Heroin today is cheaper and easier to obtain, which Germaniuk attributed to last year’s spike in overdoses.
Warren Police Lt. Greg Hoso said the police department used Narcan, an opioid reversal drug, 21 times last year. This year, the department has used it 11 times already.
The City of Warren is trying to combat that drug use. Council members, along with local law enforcement, hope that Friday’s meeting was a wake-up call to residents.
“This is an epidemic that somehow, someway, probably touches every person, not only in the city of Warren, not only in county or in the state, but across the country,” Warren Councilman Eddie Colbert said. “We really want to get to the young people, we want to get to the students, we want to let them know that there’s a better life out there for you.”
Council said it wanted to hear from the experts about the issue, as well as the public.

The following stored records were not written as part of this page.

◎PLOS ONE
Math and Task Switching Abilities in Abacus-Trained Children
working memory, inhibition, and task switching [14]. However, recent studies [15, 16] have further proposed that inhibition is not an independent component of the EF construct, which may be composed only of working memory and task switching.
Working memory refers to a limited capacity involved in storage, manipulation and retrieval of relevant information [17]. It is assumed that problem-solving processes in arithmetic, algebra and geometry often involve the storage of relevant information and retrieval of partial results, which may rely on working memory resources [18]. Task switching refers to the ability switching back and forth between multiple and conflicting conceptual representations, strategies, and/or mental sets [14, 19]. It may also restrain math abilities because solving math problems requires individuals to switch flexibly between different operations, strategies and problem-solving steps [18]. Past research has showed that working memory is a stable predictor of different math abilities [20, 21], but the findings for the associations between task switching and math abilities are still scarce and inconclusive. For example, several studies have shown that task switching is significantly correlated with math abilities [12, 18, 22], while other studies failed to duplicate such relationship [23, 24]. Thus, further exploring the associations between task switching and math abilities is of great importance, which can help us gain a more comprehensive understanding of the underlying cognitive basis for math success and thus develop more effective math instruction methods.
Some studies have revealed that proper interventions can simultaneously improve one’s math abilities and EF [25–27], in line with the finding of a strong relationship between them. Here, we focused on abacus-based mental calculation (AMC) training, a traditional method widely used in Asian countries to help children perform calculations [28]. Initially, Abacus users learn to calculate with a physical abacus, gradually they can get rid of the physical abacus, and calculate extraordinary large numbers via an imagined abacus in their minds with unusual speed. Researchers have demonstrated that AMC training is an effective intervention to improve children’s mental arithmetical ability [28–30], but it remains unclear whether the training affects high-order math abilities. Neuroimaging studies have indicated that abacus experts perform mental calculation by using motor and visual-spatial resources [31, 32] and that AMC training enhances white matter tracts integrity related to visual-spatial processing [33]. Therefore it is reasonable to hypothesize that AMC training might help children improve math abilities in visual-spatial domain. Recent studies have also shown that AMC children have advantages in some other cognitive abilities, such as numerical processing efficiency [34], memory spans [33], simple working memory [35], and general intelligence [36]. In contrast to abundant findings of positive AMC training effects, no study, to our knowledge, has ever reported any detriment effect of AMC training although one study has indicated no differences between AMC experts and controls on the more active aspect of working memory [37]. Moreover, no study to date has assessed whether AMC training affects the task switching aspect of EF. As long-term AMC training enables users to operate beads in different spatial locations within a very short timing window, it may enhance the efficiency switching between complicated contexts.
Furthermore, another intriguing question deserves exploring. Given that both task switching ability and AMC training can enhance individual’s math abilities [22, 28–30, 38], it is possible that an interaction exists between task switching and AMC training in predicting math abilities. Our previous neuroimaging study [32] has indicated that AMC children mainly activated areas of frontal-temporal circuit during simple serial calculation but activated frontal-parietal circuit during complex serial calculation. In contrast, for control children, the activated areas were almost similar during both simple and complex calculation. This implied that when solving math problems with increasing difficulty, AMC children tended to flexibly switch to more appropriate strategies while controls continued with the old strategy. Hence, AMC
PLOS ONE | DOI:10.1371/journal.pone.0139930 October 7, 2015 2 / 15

Trumbull County Sheriff Tom Altiere said 80 percent of convicts in Trumbull County Jail are there for drug-related crimes
“We cannot arrest our way out of it. We’ve tried. It’s a vicious cycle,” he said.
Christopher Boze, of Girard, said he has seen the devastating effects of the drug.
“I’m really getting tired of all my friends dying,” he said.
One Warren council member said he had never seen so many people in the Council room before. The mayor promised action.
“If we’re number one in addiction, we can be number one in recovery,” said Warren Mayor Doug Franklin.
The city believes educating people is the first step in its plan to stop the epidemic, but Council said this is on the first step of the game plan. Council hopes to continue holding meetings like Friday’s to develop a solution to end the epidemic.